WHAT IS REQUIRED:
Reproduce word for word the lines of the first entry beginning with the line containing "- Décret n°73-611 1973-06-29 art. 2" and continuing through the line containing "- TXT_SOURCE: Code".

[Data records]
▼
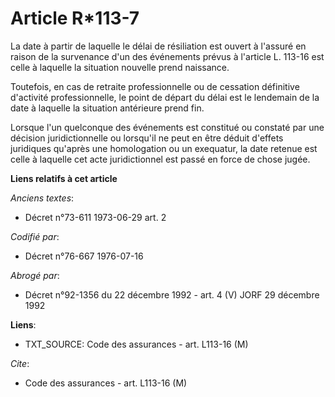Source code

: # Article R*113-7

La date à partir de laquelle le délai de résiliation est ouvert à l'assuré en raison de la survenance d'un des événements
prévus à l'article L. 113-16 est celle à laquelle la situation nouvelle prend naissance.

Toutefois, en cas de retraite professionnelle ou de cessation définitive d'activité professionnelle, le point de départ du
délai est le lendemain de la date à laquelle la situation antérieure prend fin.

Lorsque l'un quelconque des événements est constitué ou constaté par une décision juridictionnelle ou lorsqu'il ne peut en
être déduit d'effets juridiques qu'après une homologation ou un exequatur, la date retenue est celle à laquelle cet acte
juridictionnel est passé en force de chose jugée.

**Liens relatifs à cet article**

_Anciens textes_:

  - Décret n°73-611 1973-06-29 art. 2

_Codifié par_:

  - Décret n°76-667 1976-07-16

_Abrogé par_:

  - Décret n°92-1356 du 22 décembre 1992 - art. 4 (V) JORF 29 décembre 1992

**Liens**:

  - TXT_SOURCE: Code des assurances - art. L113-16 (M)

_Cite_:

  - Code des assurances - art. L113-16 (M)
▲
ANSWER AREA:
  - Décret n°73-611 1973-06-29 art. 2

_Codifié par_:

  - Décret n°76-667 1976-07-16

_Abrogé par_:

  - Décret n°92-1356 du 22 décembre 1992 - art. 4 (V) JORF 29 décembre 1992

**Liens**:

  - TXT_SOURCE: Code des assurances - art. L113-16 (M)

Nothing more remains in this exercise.